What goes on in the brain of the groom who says “I do,” then has an affair? Or the friend who pledges to repay a loan but never does? Breaking a promise is a complex neurobiological event, a new study shows—and a brain scan may be able to predict those who are making false promises before they break their word.
Using functional MRI, scientists at the University of Zurich in Switzerland scanned the brains of subjects playing an investment game. Subjects assigned to be “investors” had to decide whether to pledge to share their money with other players who were “trustees.” This arrangement boosted the amount of money in the pot, but it also could result in a loss to the investor if the trustee chose not to share. Nearly all the subjects said they would give to the trustee—but in the end, not everyone kept this promise.
Based on the fMRI scans, the researchers were able to predict whether the players would break their promise before they actually had the chance to do so in the game. Promise breakers had more activity in certain brain regions, including the prefrontal cortex, an indication that planning and self-control were involved in suppressing an honest response, and the amygdala, perhaps a sign of conflicting and aversive emotions such as guilt and fear.

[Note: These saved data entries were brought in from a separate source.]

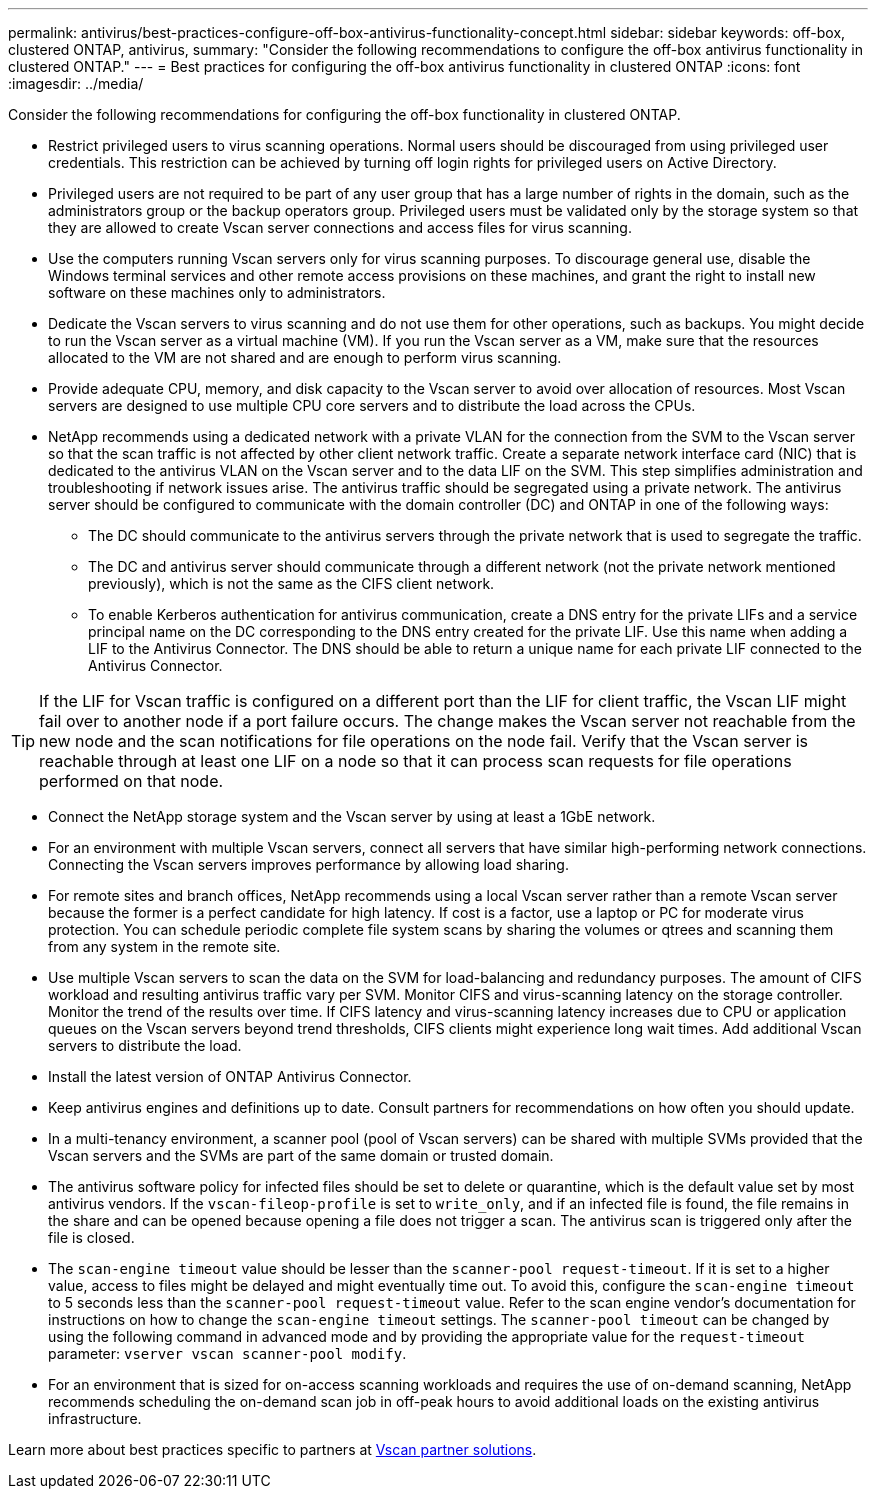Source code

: ---
permalink: antivirus/best-practices-configure-off-box-antivirus-functionality-concept.html
sidebar: sidebar
keywords: off-box, clustered ONTAP, antivirus, 
summary: "Consider the following recommendations to configure the off-box antivirus functionality in clustered ONTAP."
---
= Best practices for configuring the off-box antivirus functionality in clustered ONTAP 
:icons: font
:imagesdir: ../media/

[.lead]
Consider the following recommendations for configuring the off-box functionality in clustered ONTAP.

* Restrict privileged users to virus scanning operations. Normal users should be discouraged from using privileged user credentials. This restriction can be achieved by turning off login rights for privileged users on Active Directory.
* Privileged users are not required to be part of any user group that has a large number of rights in the domain, such as the administrators group or the backup operators group. Privileged users must be validated only by the storage system so that they are allowed to create Vscan server connections and access files for virus scanning.
* Use the computers running Vscan servers only for virus scanning purposes. To discourage general use, disable the Windows terminal services and other remote access provisions on these machines, and grant the right to install new software on these machines only to administrators.
* Dedicate the Vscan servers to virus scanning and do not use them for other operations, such as backups. You might decide to run the Vscan server as a virtual machine (VM). If you run the Vscan server as a VM, make sure that the resources allocated to the VM are not shared and are enough to perform virus scanning. 
* Provide adequate CPU, memory, and disk capacity to the Vscan server to avoid over allocation of resources. Most Vscan servers are designed to use multiple CPU core servers and to distribute the load across the CPUs. 
* NetApp recommends using a dedicated network with a private VLAN for the connection from the SVM to the Vscan server so that the scan traffic is not affected by other client network traffic. Create a separate network interface card (NIC) that is dedicated to the antivirus VLAN on the Vscan server and to the data LIF on the SVM. This step simplifies administration and troubleshooting if network issues arise. The antivirus traffic should be segregated using a private network. The antivirus server should be configured to communicate with the domain controller (DC) and ONTAP in one of the following ways:
** The DC should communicate to the antivirus servers through the private network that is used to segregate the traffic.
** The DC and antivirus server should communicate through a different network (not the private network mentioned previously), which is not the same as the CIFS client network. 
** To enable Kerberos authentication for antivirus communication, create a DNS entry for the private LIFs and a service principal name on the DC corresponding to the DNS entry created for the private LIF. Use this name when adding a LIF to the Antivirus Connector. The DNS should be able to return a unique name for each private LIF connected to the Antivirus Connector.

TIP: If the LIF for Vscan traffic is configured on a different port than the LIF for client traffic, the Vscan LIF might fail over to another node if a port failure occurs. The change makes the Vscan server not reachable from the new node and the scan notifications for file operations on the node fail. Verify that the Vscan server is reachable through at least one LIF on a node so that it can process scan requests for file operations performed on that node.
 
* Connect the NetApp storage system and the Vscan server by using at least a 1GbE network.
* For an environment with multiple Vscan servers, connect all servers that have similar high-performing network connections. Connecting the Vscan servers improves performance by allowing load sharing. 
* For remote sites and branch offices, NetApp recommends using a local Vscan server rather than a remote Vscan server because the former is a perfect candidate for high latency. If cost is a factor, use a laptop or PC for moderate virus protection. You can schedule periodic complete file system scans by sharing the volumes or qtrees and scanning them from any system in the remote site.
* Use multiple Vscan servers to scan the data on the SVM for load-balancing and redundancy purposes. The amount of CIFS workload and resulting antivirus traffic vary per SVM. Monitor CIFS and virus-scanning latency on the storage controller. Monitor the trend of the results over time. If CIFS latency and virus-scanning latency increases due to CPU or application queues on the Vscan servers beyond trend thresholds, CIFS clients might experience long wait times. Add additional Vscan servers 
to distribute the load.
* Install the latest version of ONTAP Antivirus Connector. 
* Keep antivirus engines and definitions up to date. Consult partners for recommendations on how often you should update.
* In a multi-tenancy environment, a scanner pool (pool of Vscan servers) can be shared with multiple SVMs provided that the Vscan servers and the SVMs are part of the same domain or trusted domain.
* The antivirus software policy for infected files should be set to delete or quarantine, which is the default value set by most antivirus vendors. If the `vscan-fileop-profile` is set to `write_only`, and if an infected file is found, the file remains in the share and can be opened because opening a file does not trigger a scan. The antivirus scan is triggered only after the file is closed.
* The `scan-engine timeout` value should be lesser than the `scanner-pool request-timeout`. 
If it is set to a higher value, access to files might be delayed and might eventually time out. 
To avoid this, configure the `scan-engine timeout` to 5 seconds less than the `scanner-pool request-timeout` value. Refer to the scan engine vendor’s documentation for instructions on how to change the `scan-engine timeout` settings. The `scanner-pool timeout` can be changed by using the following command in advanced mode and by providing the appropriate value for the `request-timeout` parameter:
`vserver vscan scanner-pool modify`.
* For an environment that is sized for on-access scanning workloads and requires the use of on-demand scanning, NetApp recommends scheduling the on-demand scan job in off-peak hours to avoid additional loads on the existing antivirus infrastructure. 

Learn more about best practices specific to partners at link:https://docs.netapp.com/us-en/ontap/antivirus/vscan-partner-solutions.html[Vscan partner solutions].   
// 2023 july 10, ONTAPDOC-1052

If the predictive ability of these scans is borne out in future studies, someday the technique could be of use to the justice system. “Brain imaging might be able to help psychologists or psychiatrists decide whether a criminal offender can be released or whether the risk of relapse is too high,” says lead author Thomas Baumgartner, who emphasizes that such scans would supplement assessments by health professionals, not replace them.